Recently, there have been multiple news articles addressing how Black people are not receiving adequate validation of their pain in healthcare settings. Jahi McMath’s case was a prime example of this. Jahi was a 13 year old girl who was declared brain as a result of complications from a tonsillectomy. Though she is more well known for the later-realized, misdiagnosis of her brain death, Jahi’s situation was also a case where her pain was not taken seriously. After her operation, Jahi immediately started coughing up blood – drawing concern from her family. The nurses delayed calling a physician because they did not think her condition was serious, even after Jahi’s grandmother (who was also a nurse) expressed the danger of the situation. By the next day, she was declared brain dead. And Jahi’s situation is not an outlier. Other recent incidents include how the world-class tennis player, Serena Williams, almost died after giving birth and how healthcare professionals have discriminated against Black infants in the NICU.
The real question is this – what will it take for healthcare professionals to validate Black pain? I think the solution to this issue is two-fold: self-examination and a willingness believe people. When we talk about self-examination, we have to ask ourselves, “What do I really think about Black patients?” A question that also goes hand in hand with this is “Where do I stand on the deservedness of white patients?”. Do you believe that there are inherent differences between Blacks and whites that warrant different levels of belief in the patient/healthcare provider relationship? I’m not asking for politically correct thoughts that you share in public so you don’t loose your job for being culturally insensitive. I asking for late-in-the-midnight-hour thoughts when it’s just you and the back of your eyelids. And seeing that it is probably tempting to lie to yourself as you read this, let’s bring this home. A series of studies done in 2014 show that Whites tend to superhumanize Blacks – which is a gateway to dehumanization. The studies showed that the more Whites associated Blacks with superhuman qualities, the more how they believed that Blacks had a lower pain tolerance. Another 2016 study was done on under treatment in pain tolerance for Blacks. The study showed that significant amounts both white laypersons and white medical students hold inaccurate views about African-Americans and pain tolerance such as Blacks having thicker skin than Whites. It also reconfirmed the previous research done showing that Blacks are less likely to receive the pain medications they need in healthcare settings.

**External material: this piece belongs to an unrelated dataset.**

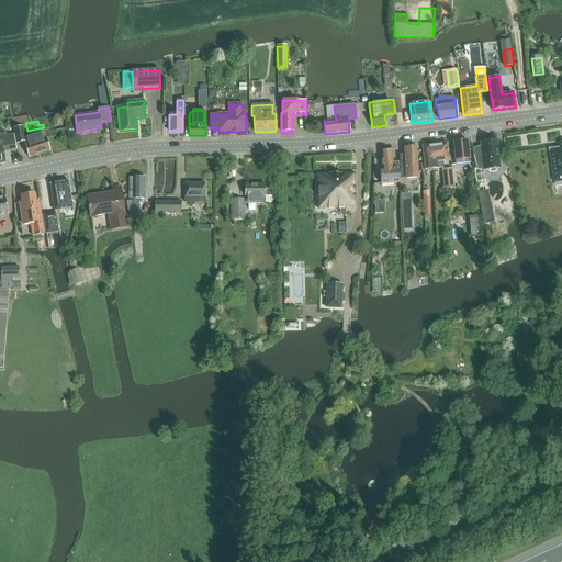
[(22,126),(14,128),(18,144),(25,142),(23,135),(22,126)]
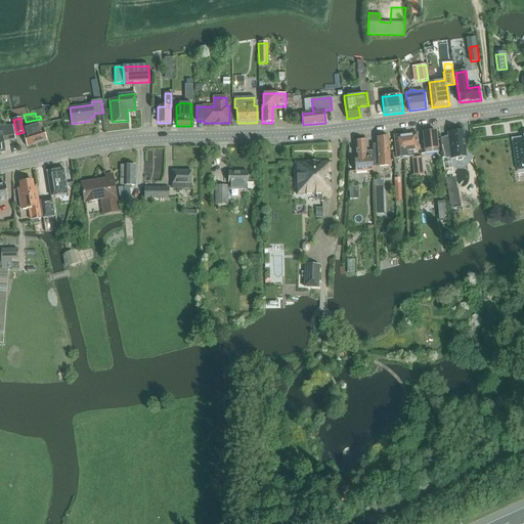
[(30,123),(22,126),(24,132),(25,134),(23,134),(27,146),(47,140),(43,128),(41,128),(40,124),(31,126),(30,123)]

We also have to have more conversations about believing patients. More and more dialogue is starting regarding physicians and their inclination to believe when people are in pain. Though most of it is being tackled by news outlets such as the Atlantic and Buzzfeed and mainly surrounds women, this is a valid part of the issue. Yes, there are hypochondriacs or people who take advantage of the healthcare system. But when patients say they are in pain or that something is not quite right, at a minimum, we should validate that experience. I would also posit that based on the other data available, that this phenomenon transfers into the Black community as well. In the spirit of honesty – if you aren’t believing women, you probably aren’t more inclined to believe Black women. Or Black people for that matter.
There is something to be said about the “magical negro”. The “magical negro” is a term I first heard used on the Black Men Can’t Jump in Hollywood Podcast. They use it to refer to Black characters in movies that are all essentially knowing, subservient, provide wisdom to their white counterparts, and are capable of enduring trial after trial because they are inherently stronger. I believe this thought process permeates most western cultures and shows itself in healthcare. There is an underlying thought process that says that Blacks are more resilient and don’t need as much support and help. Thats not true. We are fundamentally human. We may have had to become more resilient based on the nature of living while Black in this country, but we still need the same things. Fixing this will require a taking hard look at ourselves and how we feed into false, harmful stereotypes. Claude Steele gives this insight in his book, Whistling Vivaldi. He says, “the problem is that the pressure to disprove a stereotype changes what you are about in a situation. It gives you an additional task…You are multitasking, and because the stakes involved are high–survival and success versus failure in an area that is important to you–this multitasking is stressful and distracting.” Black patients shouldn’t have to juggle getting the care that they need and fighting against false pretenses. Because Steele is right – it’s stressful and distracting.